#### Problem to solve:
Check every line of the data below for the word "Kanäle" and say how many have it, without further comment.

#### Provided data:
────────

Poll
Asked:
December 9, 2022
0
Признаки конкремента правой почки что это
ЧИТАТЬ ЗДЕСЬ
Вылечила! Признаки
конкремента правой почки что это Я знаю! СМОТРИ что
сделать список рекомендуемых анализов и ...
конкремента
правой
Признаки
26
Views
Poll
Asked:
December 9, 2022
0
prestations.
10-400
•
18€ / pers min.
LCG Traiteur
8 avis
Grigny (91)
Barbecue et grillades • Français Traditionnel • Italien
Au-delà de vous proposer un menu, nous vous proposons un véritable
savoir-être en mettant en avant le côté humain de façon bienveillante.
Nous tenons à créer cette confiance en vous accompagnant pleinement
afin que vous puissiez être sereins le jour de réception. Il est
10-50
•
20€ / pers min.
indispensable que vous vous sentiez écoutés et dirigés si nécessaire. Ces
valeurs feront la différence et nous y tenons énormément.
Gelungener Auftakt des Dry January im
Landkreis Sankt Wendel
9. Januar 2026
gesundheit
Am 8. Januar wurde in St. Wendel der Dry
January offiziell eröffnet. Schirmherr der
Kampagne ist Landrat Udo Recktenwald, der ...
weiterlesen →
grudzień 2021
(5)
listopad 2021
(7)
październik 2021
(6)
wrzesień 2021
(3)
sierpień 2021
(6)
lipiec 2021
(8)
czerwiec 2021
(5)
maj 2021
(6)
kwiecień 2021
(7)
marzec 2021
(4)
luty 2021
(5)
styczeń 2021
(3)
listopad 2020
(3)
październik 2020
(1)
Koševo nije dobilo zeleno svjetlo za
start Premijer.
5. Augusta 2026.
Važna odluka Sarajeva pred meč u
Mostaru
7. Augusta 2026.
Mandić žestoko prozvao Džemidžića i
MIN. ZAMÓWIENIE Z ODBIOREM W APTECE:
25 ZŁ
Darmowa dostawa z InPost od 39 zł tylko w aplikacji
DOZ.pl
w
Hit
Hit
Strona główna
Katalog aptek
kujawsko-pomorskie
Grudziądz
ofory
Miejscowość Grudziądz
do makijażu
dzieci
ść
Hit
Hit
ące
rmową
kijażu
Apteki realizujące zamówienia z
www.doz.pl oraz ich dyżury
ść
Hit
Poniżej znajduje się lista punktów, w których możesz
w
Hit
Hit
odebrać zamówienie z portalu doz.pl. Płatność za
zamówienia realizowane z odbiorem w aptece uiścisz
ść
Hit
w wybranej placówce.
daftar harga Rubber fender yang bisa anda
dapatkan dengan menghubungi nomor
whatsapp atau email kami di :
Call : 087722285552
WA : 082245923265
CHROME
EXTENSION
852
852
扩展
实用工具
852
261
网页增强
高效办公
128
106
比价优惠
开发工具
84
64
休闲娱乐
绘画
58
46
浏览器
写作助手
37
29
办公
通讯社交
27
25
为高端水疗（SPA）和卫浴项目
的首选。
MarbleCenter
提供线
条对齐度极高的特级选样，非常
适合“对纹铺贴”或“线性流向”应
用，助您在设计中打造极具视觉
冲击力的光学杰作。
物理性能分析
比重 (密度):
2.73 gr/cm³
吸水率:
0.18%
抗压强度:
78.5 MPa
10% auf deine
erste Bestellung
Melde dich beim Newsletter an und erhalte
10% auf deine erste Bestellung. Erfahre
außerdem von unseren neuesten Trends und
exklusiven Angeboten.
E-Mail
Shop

────────

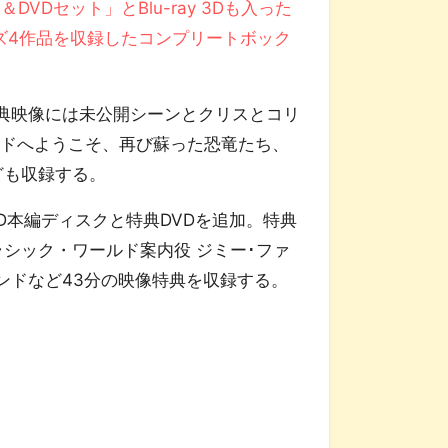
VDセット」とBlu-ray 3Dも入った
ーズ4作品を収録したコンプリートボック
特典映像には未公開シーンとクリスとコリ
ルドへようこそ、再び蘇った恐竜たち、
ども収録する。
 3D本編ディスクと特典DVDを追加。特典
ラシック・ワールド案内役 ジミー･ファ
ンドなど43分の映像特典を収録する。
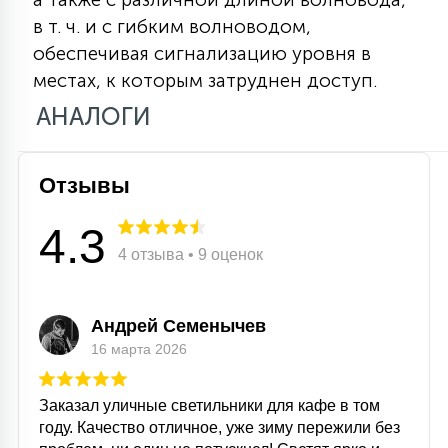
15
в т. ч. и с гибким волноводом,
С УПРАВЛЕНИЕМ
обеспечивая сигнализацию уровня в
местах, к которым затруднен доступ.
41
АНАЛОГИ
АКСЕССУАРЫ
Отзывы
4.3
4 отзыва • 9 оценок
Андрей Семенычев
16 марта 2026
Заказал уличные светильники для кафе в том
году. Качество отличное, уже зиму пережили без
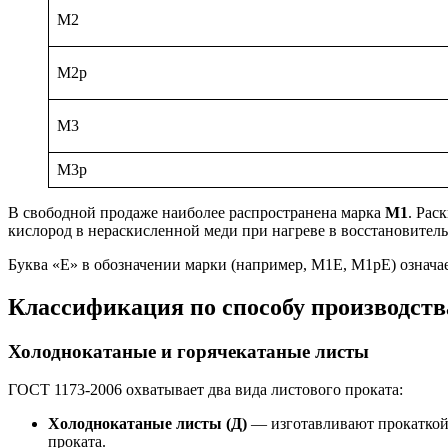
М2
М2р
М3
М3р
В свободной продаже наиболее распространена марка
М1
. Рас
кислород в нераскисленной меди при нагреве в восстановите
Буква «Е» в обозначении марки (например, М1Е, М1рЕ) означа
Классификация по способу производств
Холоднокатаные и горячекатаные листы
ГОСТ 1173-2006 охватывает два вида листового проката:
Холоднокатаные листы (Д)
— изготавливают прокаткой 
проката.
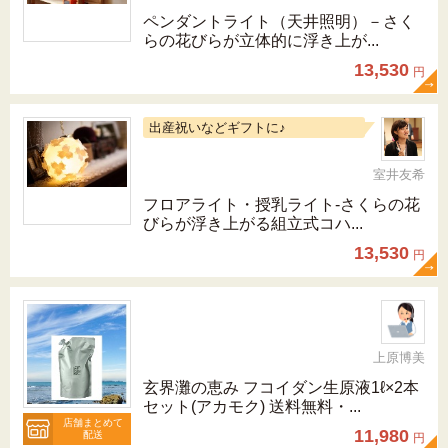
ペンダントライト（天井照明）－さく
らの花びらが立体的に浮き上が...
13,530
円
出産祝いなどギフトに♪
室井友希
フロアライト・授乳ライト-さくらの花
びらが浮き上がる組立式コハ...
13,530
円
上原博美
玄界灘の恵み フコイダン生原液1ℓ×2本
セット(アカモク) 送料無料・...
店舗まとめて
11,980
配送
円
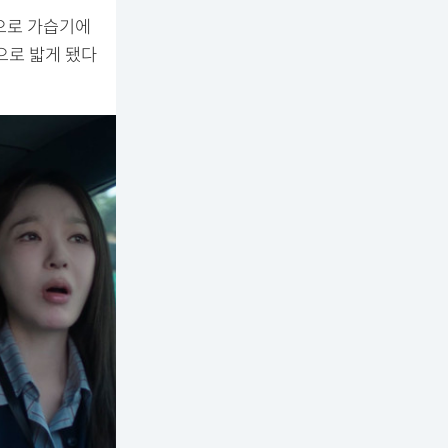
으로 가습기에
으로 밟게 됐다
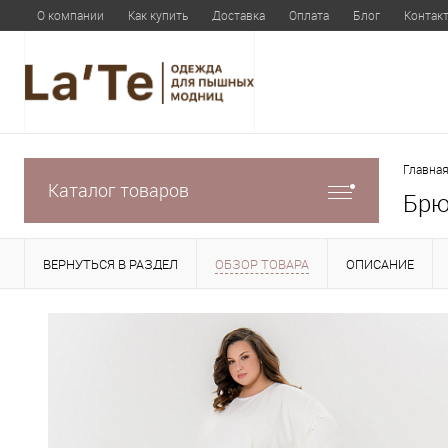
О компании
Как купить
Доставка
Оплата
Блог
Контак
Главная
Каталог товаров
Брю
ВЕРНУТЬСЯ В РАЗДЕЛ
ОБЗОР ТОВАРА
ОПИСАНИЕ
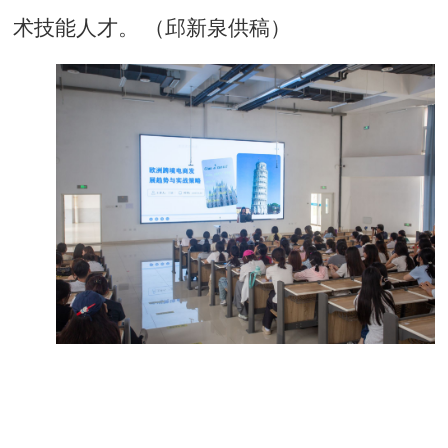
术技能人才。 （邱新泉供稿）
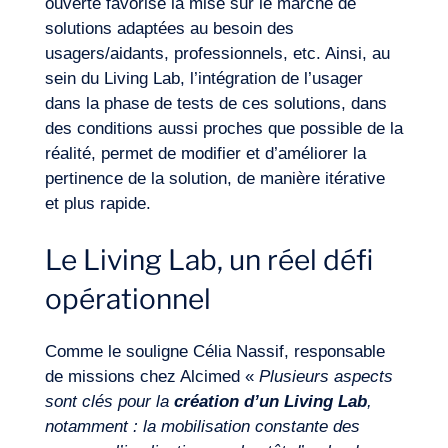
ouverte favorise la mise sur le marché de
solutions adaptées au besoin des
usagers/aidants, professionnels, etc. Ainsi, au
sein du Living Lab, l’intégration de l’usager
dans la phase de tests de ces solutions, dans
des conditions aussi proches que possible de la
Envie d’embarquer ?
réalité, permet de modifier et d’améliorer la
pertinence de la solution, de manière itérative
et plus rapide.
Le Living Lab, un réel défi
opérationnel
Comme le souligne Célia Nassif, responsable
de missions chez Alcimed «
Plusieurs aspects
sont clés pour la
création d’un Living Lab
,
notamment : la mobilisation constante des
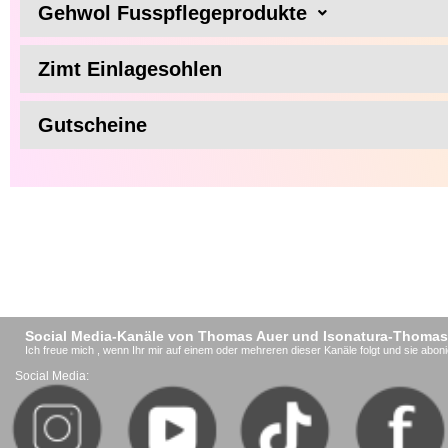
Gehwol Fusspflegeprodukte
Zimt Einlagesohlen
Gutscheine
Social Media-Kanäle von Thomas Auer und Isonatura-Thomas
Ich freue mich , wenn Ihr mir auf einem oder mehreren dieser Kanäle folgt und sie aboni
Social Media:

────────

#### Task solution:
2